Daily newspaper in Bryan, Texas

The Eagle, officially known as The Bryan-College Station Eagle, is a daily newspaper based in Bryan, Texas, United States. Centered in Brazos County, the paper covers an eight-county area around Bryan-College Station that includes Texas A&M University.

== History ==
First published by attorney Richard M. Smith as the Weekly Eagle on October 26, 1889, it transitioned to a daily in 1913.

The Eagle was owned by the Evening Post Publishing Company from 2001 to 2012, when it was sold to Berkshire Hathaway to become part of its BH Media Group subsidiary. At that time, the paper's average weekday circulation in 2012 was 19,132.

Previously, the newspaper was owned by Belo Corp. from 1995 to 2001, Worrell Newspapers from 1988 to 1995, Harte-Hanks Communications from 1962 to 1988 and local ownership prior to that. As of 2020, Lee Enterprises owns the paper.

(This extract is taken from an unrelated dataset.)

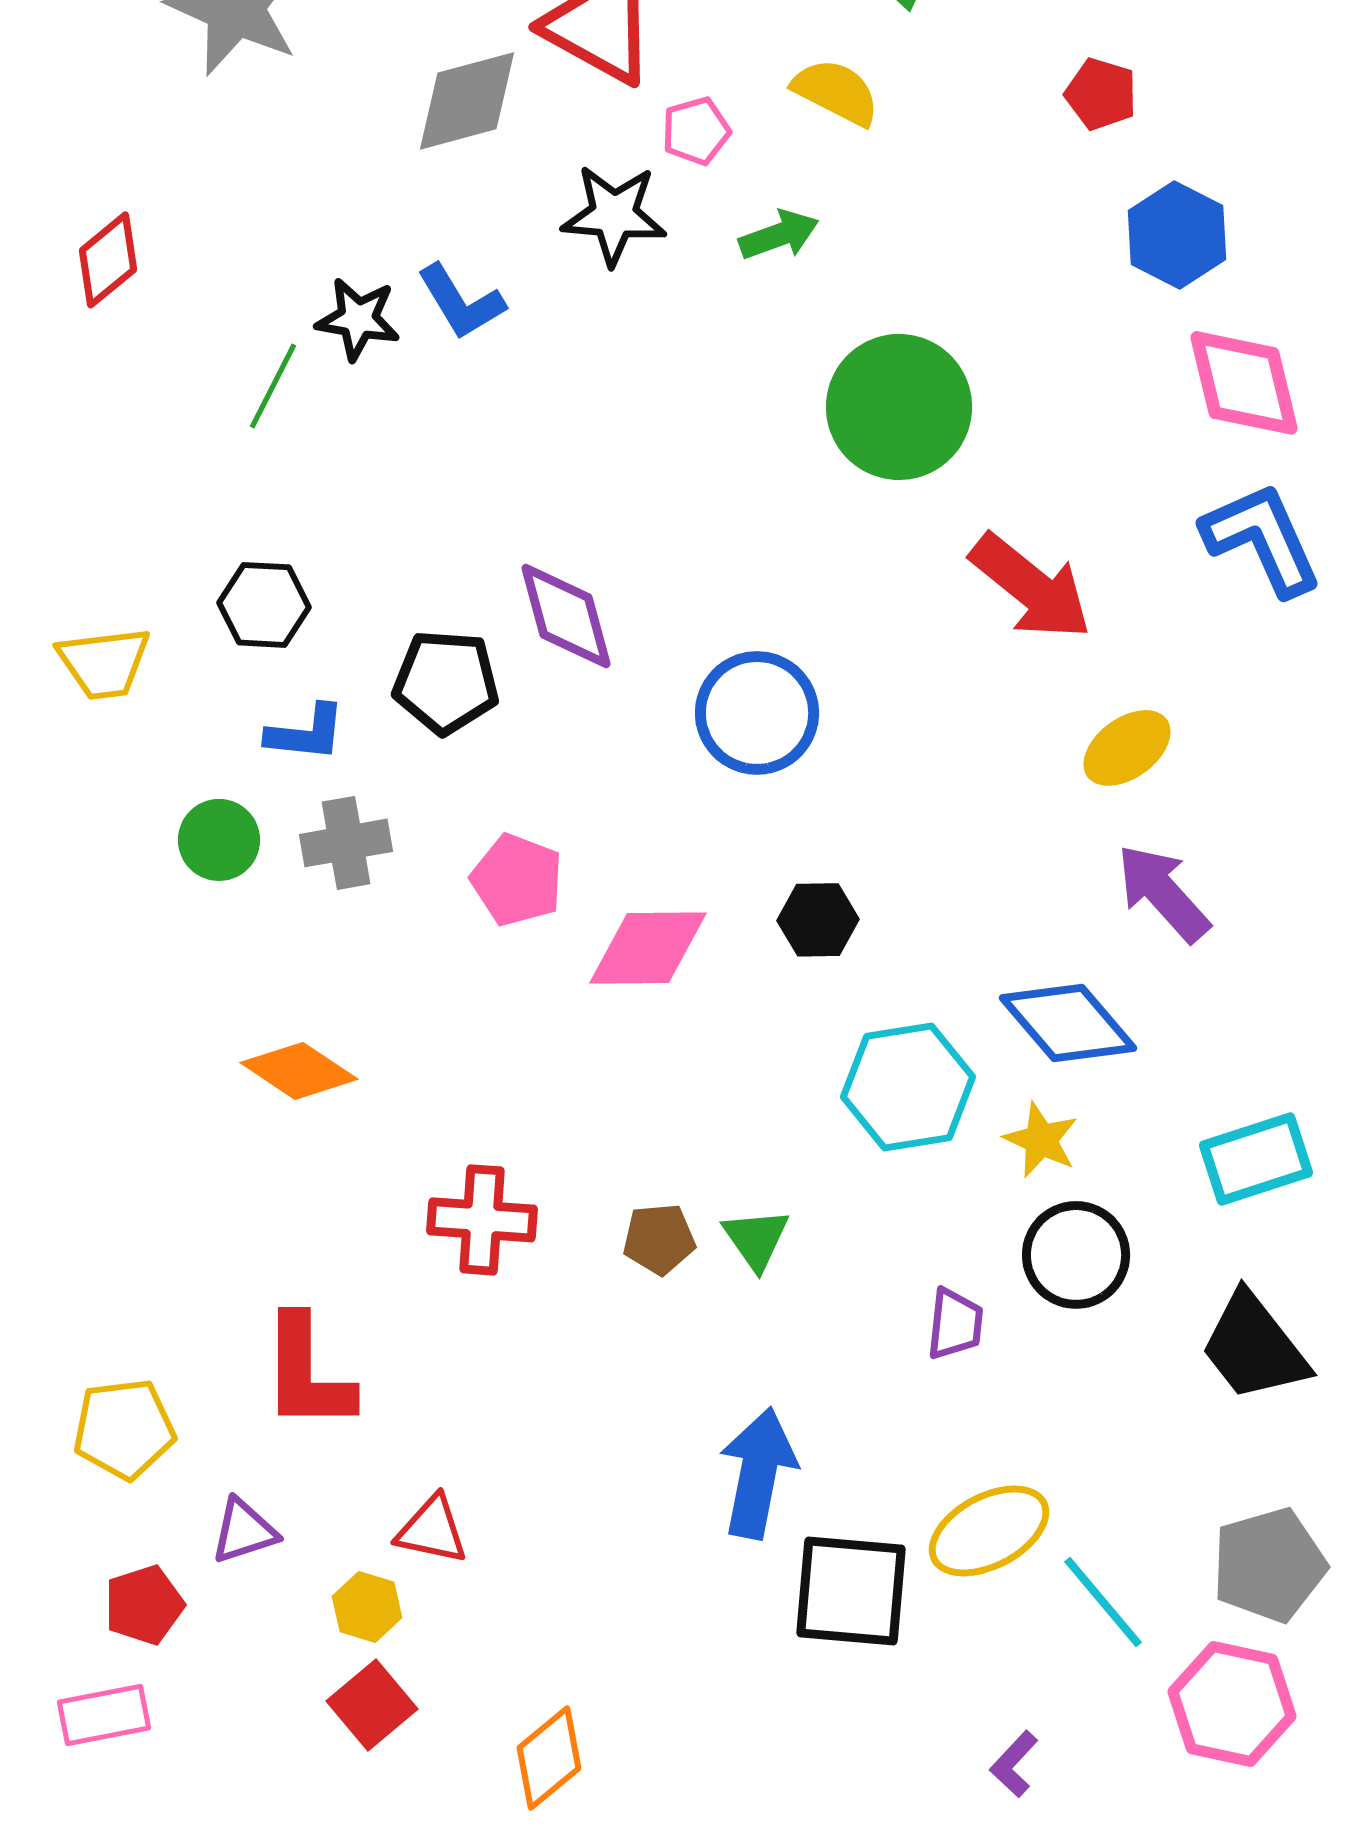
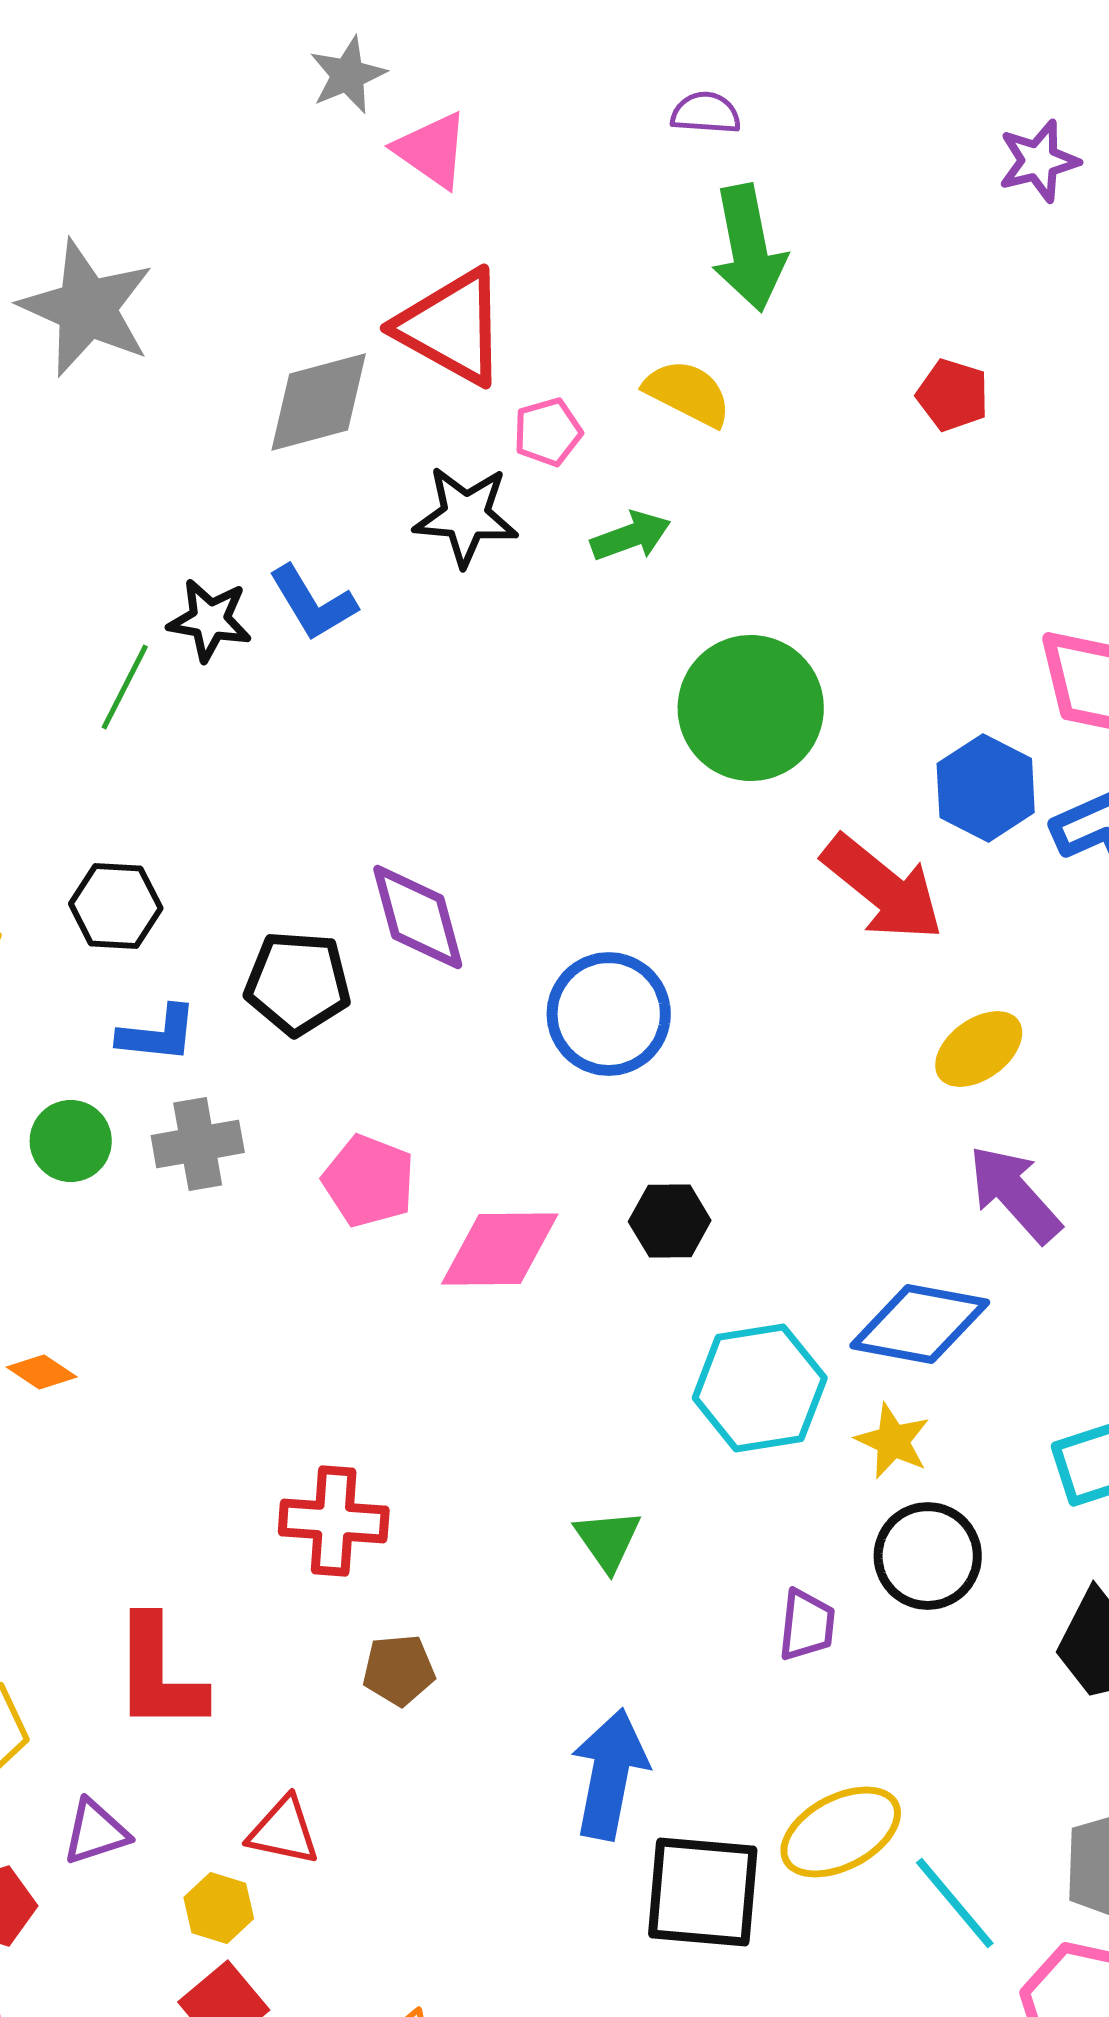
blue hexagon: (1177, 235) -> (986, 788), moved
blue diamond: (1068, 1023) -> (920, 1324), turned -39
orange diamond: (299, 1071) -> (42, 1372), moved, size x0.6
brown pentagon: (659, 1239) -> (399, 1670), moved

Starting June 20, 2023, the print edition of the newspaper will be reduced to three days a week: Tuesday, Thursday and Saturday. Also, the newspaper will transition from being delivered by a traditional newspaper delivery carrier to mail delivery by the U.S. Postal Service.

== Awards ==
The Eagle has won multiple awards, including Texas Associated Press Managing Editors awards, as well as Newspaper Association of America circulation awards.